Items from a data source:
▶
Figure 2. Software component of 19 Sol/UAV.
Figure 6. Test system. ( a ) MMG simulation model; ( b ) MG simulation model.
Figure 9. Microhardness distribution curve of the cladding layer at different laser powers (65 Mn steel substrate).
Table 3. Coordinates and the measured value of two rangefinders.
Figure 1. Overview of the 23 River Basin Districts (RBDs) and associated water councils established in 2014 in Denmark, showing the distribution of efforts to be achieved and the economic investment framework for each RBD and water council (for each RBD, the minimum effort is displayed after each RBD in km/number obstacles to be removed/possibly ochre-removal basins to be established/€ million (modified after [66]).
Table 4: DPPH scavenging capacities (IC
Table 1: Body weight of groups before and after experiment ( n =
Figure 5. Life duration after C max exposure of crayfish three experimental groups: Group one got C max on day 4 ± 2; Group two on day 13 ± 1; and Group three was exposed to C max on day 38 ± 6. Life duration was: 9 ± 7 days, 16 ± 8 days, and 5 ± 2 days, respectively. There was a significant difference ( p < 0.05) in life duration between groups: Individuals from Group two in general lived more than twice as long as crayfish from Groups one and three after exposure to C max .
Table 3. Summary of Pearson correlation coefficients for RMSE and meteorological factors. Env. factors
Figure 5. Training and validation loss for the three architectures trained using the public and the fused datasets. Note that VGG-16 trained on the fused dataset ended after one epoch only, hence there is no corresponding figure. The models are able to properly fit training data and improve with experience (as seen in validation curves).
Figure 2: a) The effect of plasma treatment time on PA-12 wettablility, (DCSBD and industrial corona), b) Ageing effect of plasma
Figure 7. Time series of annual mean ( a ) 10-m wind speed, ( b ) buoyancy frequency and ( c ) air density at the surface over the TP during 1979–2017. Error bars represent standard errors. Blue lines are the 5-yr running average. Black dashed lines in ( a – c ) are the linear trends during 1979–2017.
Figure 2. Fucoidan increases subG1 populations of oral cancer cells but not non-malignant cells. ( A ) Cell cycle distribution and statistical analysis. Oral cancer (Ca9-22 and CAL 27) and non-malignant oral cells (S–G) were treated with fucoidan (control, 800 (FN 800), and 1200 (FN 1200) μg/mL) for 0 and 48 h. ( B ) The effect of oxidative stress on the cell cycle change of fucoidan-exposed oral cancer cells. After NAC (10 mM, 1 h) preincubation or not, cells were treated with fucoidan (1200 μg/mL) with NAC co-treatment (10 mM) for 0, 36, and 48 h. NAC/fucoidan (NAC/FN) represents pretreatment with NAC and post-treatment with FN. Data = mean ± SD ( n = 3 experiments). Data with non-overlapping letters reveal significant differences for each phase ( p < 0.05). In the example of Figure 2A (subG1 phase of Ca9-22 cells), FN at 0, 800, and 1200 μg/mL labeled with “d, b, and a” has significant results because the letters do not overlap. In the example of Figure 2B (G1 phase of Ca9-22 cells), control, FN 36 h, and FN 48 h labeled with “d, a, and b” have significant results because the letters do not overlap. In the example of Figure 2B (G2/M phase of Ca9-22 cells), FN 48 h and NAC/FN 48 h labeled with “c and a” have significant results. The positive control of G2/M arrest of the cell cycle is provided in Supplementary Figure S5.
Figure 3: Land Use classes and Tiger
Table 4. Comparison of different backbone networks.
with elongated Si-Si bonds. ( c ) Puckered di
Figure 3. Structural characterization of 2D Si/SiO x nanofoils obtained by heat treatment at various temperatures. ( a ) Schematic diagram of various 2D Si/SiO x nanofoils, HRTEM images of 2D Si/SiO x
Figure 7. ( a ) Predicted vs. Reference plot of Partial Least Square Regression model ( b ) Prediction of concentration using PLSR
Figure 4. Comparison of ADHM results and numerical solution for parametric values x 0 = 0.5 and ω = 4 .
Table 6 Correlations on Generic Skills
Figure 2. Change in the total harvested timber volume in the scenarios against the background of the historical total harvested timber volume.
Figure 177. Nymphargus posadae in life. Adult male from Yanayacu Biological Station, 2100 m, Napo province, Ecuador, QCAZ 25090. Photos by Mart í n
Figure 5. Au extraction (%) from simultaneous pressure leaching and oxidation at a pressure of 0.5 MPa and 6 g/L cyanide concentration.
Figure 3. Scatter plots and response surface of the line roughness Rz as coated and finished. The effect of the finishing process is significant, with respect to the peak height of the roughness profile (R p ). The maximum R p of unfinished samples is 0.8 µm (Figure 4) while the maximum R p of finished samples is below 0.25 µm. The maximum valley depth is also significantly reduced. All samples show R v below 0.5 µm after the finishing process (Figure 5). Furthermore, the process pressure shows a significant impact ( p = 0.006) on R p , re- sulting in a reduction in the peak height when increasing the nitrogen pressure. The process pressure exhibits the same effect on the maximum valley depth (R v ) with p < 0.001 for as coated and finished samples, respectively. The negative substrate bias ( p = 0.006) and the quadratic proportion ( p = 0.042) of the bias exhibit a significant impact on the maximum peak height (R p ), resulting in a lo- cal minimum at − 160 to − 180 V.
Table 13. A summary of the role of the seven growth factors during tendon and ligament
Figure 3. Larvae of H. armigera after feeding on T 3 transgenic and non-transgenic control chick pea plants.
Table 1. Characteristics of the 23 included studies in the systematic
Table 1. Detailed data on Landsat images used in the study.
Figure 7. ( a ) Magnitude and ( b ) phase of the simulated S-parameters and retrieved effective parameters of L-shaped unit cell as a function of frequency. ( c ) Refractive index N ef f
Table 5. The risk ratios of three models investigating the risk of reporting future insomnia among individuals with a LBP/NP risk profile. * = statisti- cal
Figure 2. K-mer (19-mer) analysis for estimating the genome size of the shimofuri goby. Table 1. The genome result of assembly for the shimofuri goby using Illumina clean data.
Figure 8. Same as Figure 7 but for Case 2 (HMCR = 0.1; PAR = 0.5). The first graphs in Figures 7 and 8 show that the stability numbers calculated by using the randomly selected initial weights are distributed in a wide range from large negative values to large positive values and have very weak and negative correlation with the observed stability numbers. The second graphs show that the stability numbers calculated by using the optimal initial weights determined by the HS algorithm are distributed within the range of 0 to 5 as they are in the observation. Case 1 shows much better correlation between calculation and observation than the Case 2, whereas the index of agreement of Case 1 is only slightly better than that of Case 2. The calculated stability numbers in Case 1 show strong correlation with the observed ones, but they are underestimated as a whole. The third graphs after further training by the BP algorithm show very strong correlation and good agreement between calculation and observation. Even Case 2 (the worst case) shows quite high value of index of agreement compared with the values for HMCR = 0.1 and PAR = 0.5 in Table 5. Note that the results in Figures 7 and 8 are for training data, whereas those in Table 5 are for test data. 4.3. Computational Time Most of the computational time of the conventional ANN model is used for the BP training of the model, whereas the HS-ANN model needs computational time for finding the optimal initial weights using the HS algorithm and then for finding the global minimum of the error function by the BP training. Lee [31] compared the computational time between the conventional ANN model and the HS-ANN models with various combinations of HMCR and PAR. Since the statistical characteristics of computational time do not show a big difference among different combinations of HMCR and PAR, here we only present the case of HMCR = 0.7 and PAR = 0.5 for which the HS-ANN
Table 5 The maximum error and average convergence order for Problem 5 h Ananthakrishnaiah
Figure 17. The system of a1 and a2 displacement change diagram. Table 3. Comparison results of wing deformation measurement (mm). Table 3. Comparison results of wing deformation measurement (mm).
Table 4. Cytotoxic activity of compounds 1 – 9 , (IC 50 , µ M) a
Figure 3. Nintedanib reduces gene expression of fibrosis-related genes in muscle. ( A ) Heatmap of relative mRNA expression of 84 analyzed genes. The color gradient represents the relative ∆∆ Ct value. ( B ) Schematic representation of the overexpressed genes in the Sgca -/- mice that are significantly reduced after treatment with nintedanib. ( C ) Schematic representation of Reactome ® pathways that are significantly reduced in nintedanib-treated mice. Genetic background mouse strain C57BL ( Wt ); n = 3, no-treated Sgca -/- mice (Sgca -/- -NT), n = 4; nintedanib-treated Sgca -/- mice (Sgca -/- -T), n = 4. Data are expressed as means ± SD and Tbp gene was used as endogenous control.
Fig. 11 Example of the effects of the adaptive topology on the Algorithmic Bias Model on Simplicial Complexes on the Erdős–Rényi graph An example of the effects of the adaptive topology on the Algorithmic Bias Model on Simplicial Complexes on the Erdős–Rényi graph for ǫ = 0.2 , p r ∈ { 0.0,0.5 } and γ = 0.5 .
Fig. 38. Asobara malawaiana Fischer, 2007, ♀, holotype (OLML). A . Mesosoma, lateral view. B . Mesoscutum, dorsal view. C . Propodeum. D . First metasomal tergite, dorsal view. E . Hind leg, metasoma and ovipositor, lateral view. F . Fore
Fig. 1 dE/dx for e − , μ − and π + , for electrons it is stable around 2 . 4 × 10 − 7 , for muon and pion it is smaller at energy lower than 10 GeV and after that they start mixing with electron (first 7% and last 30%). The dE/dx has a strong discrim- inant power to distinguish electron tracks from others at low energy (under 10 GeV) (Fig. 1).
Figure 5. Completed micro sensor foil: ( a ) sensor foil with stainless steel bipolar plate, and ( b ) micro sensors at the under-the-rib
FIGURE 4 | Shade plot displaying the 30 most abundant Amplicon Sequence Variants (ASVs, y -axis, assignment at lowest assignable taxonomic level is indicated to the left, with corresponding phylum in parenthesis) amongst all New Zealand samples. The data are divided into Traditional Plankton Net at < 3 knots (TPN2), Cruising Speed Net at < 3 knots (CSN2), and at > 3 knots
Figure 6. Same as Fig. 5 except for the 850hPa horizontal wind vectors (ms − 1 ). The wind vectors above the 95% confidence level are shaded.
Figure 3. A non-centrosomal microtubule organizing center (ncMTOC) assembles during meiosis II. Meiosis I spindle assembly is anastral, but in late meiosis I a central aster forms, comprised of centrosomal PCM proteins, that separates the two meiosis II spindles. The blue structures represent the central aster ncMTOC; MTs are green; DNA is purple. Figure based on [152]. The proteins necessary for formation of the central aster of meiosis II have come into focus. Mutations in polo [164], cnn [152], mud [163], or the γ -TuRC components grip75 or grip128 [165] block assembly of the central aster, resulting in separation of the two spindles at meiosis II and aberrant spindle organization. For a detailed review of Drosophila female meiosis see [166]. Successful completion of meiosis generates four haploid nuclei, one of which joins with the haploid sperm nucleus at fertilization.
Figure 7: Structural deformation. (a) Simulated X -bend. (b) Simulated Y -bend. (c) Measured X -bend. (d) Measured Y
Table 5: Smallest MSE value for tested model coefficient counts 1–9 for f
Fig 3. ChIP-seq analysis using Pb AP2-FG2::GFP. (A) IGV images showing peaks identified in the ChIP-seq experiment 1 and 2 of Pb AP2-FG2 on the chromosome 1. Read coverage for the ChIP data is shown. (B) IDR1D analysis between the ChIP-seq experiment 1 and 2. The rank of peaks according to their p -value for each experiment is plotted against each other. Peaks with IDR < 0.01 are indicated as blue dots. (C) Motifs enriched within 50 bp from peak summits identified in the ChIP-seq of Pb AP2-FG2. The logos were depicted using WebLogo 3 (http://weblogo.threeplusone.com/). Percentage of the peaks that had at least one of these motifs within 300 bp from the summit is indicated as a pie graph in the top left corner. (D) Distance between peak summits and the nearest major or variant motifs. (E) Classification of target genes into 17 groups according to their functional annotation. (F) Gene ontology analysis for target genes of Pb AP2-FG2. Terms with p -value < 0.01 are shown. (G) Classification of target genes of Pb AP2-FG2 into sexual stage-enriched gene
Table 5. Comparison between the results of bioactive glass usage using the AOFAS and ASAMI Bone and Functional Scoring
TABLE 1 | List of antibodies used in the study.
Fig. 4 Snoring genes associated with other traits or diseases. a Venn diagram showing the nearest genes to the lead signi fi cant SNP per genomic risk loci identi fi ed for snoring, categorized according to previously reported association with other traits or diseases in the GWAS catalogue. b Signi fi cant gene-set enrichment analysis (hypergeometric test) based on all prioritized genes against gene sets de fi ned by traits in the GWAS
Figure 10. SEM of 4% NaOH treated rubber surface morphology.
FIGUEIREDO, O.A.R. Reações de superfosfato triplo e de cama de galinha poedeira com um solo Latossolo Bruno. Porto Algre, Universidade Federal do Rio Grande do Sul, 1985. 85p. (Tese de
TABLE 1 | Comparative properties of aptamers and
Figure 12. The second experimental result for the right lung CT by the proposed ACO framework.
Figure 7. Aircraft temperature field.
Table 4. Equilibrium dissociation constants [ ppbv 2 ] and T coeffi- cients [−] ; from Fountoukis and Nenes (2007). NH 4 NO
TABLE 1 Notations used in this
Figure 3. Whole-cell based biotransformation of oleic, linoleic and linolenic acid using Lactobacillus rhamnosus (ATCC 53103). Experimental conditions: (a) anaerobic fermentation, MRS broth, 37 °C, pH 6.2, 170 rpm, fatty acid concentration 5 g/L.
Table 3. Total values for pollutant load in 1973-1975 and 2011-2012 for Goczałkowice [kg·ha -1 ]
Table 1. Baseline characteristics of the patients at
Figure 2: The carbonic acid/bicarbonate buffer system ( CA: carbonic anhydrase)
◀
## [EXERCISE GOAL]
Scan the records above for the string "maximum", then copy each line where it turns up.

## [WRITTEN RESPONSE]
Figure 3. Scatter plots and response surface of the line roughness Rz as coated and finished. The effect of the finishing process is significant, with respect to the peak height of the roughness profile (R p ). The maximum R p of unfinished samples is 0.8 µm (Figure 4) while the maximum R p of finished samples is below 0.25 µm. The maximum valley depth is also significantly reduced. All samples show R v below 0.5 µm after the finishing process (Figure 5). Furthermore, the process pressure shows a significant impact ( p = 0.006) on R p , re- sulting in a reduction in the peak height when increasing the nitrogen pressure. The process pressure exhibits the same effect on the maximum valley depth (R v ) with p < 0.001 for as coated and finished samples, respectively. The negative substrate bias ( p = 0.006) and the quadratic proportion ( p = 0.042) of the bias exhibit a significant impact on the maximum peak height (R p ), resulting in a lo- cal minimum at − 160 to − 180 V.
Table 5 The maximum error and average convergence order for Problem 5 h Ananthakrishnaiah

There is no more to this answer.